Kent Whealy is the director of the Seed Saver’s Exchange, an organization of seed savers devoted to saving an endangered vegetable gene pool.
Kent also mentioned an especially sweet white corn. “It’s so sweet,” he said, “you can’t dry it for seed on the plant, or it will mold. It’s called ‘Aunt Mary’s’ sweet corn.” According to Kent, a fellow named Berkowitz visited his aunt Mary in Ohio in the 1930s, became enamored with her corn, and obtained some seeds from her. Two of Berkowitz’s friends, W. W. Williams and his father, helped him produce the seeds. Forty years later Williams gave the seeds to Kent. As Kent said, “When someone like Williams gives me the seeds of something he’s kept pure for forty years, I feel it’s a gift from the past and I have an obligation to keep it going.”
The ‘Old Time Tennessee’ muskmelon is another heirloom that Kent likes. He said it grows larger than a basketball and is unusual because, instead of being smooth, the rind has very deep creases. The way it grows is amazing: at first, it’s very long and creased, like a deflated football; then, as it grows, it balloons and fills out.
‘Grandpa Ott’s’ morning glories bedeck the side of the Seed Savers barn. The teepees are covered with heirloom bean varieties.

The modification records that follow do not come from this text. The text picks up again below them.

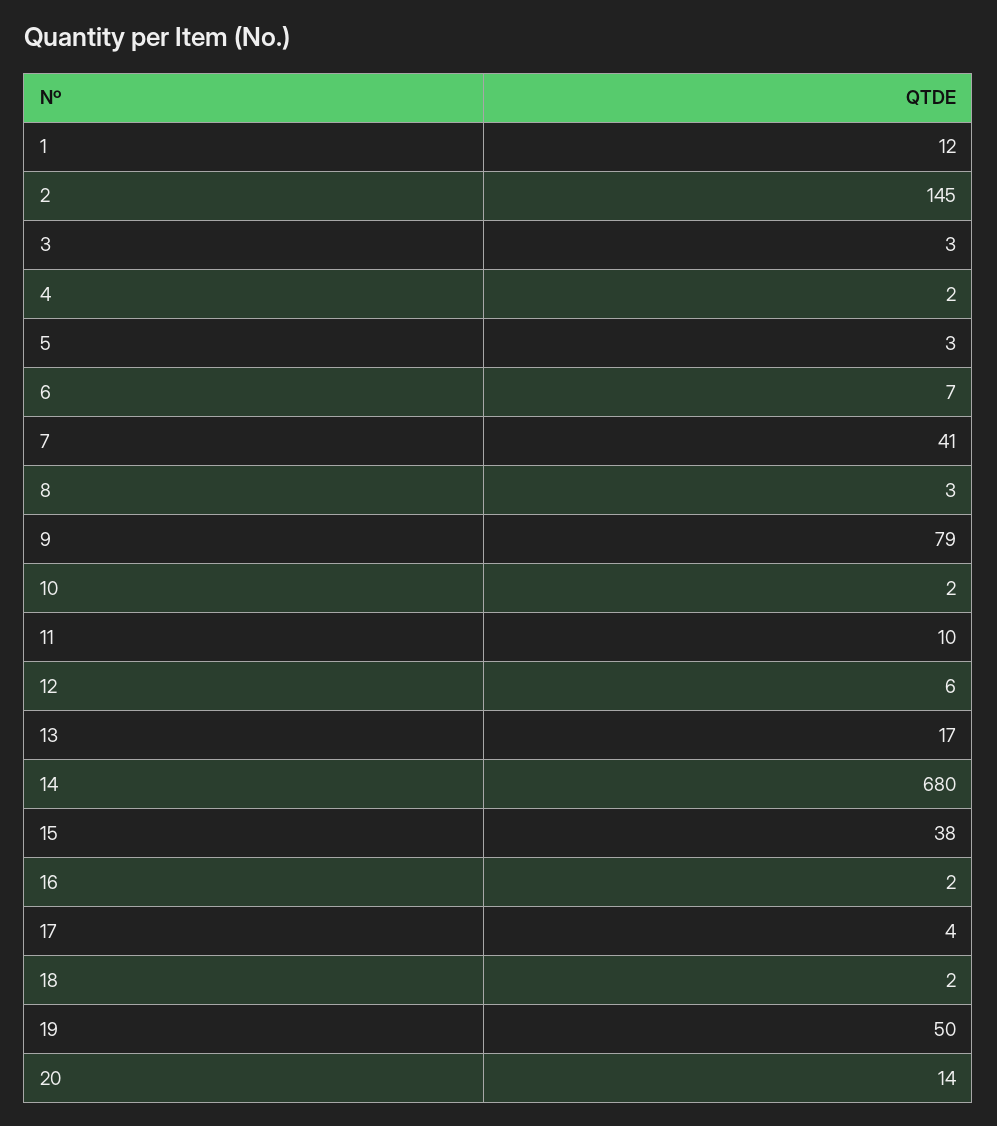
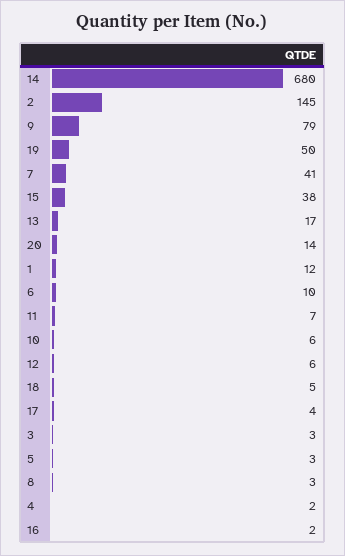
  {
    "1": 12,
    "2": 145,
    "3": 3,
    "4": 2,
    "5": 3,
-   "6": 7,
+   "6": 10,
    "7": 41,
    "8": 3,
    "9": 79,
-   "10": 2,
+   "10": 6,
-   "11": 10,
+   "11": 7,
    "12": 6,
    "13": 17,
    "14": 680,
    "15": 38,
    "16": 2,
    "17": 4,
-   "18": 2,
+   "18": 5,
    "19": 50,
    "20": 14
  }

Anyone interested in joining Kent and other seed savers can send for a free color catalog detailing the projects and publications of the Seed Savers Exchange (see Resources, page 102). Realize, though, that you are not merely sending for a seed catalog. The Seed Savers Yearbook offers 11,000 heirloom varieties. As a member, you have access to this incredible collection of wonderful vegetables and fruits that are not commercially available—but that’s simply a benefit of what Kent refers to as “saving the sparks of life that feed us all.”

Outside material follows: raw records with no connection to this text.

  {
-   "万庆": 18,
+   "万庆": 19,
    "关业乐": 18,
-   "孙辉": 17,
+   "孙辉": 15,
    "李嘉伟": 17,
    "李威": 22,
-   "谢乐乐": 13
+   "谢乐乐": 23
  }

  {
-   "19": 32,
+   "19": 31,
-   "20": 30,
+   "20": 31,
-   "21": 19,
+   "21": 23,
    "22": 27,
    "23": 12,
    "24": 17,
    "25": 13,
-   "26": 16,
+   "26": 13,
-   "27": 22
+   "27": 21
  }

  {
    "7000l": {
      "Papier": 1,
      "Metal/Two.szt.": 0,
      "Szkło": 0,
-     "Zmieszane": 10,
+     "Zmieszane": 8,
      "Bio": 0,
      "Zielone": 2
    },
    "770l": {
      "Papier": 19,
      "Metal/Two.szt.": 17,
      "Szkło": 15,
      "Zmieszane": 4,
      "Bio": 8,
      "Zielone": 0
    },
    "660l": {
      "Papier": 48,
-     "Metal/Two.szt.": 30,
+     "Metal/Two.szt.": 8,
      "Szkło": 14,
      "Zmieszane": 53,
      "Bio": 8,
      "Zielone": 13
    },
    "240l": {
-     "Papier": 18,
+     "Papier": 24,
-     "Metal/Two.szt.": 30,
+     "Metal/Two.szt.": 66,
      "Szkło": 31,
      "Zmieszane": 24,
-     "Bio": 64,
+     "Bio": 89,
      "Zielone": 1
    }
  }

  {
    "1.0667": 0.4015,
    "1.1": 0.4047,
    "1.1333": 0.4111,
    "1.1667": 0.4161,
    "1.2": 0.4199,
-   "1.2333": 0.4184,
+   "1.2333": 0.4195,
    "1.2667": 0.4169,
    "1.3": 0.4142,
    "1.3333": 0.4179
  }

The garden at the Seed Savers in Decorah, Iowa is filled with hundreds of open-pollinated varieties of vegetables. Different selections are grown out each year and the seeds cataloged and saved. The many ‘cages’ are to protect the different vegetables from cross-pollination by bees, thus contaminating the gene pool.
A harvest from the Seed Savers garden includes corn, pole snap beans, and old-fashioned green-shouldered tomatoes.
an encyclopedia of heirloom vegetables
The following entries describe how to grow and prepare heirloom vegetables, the majority of which have been in cultivation at least one hundred years. In the cooking sections, I have concentrated on Native American cooking methods and those used during Colonial times and the early nineteen century. See Appendices A and B (pages 90-101) for information on soil preparation, mulching, composting, and pests and diseases.
Whenever possible, the year that the variety was introduced to this country is given. Most of the varieties are either European or Native American heirlooms, as it was these cultures that had the most influence on early American gardening and cooking. For detailed information on the historical background of heirloom varieties, see William Woys Weaver’s magnificent book, Heirloom Vegetable Gardening. For more information on the varieties, including nursery sources, consult Sue Stickland’s Heirloom Vegetables.
When you buy or trade heirloom seeds be aware that over the years the same variety may have been spelled in a number or ways or may have been renamed altogether (often by seed companies who want it to look like they have a new variety).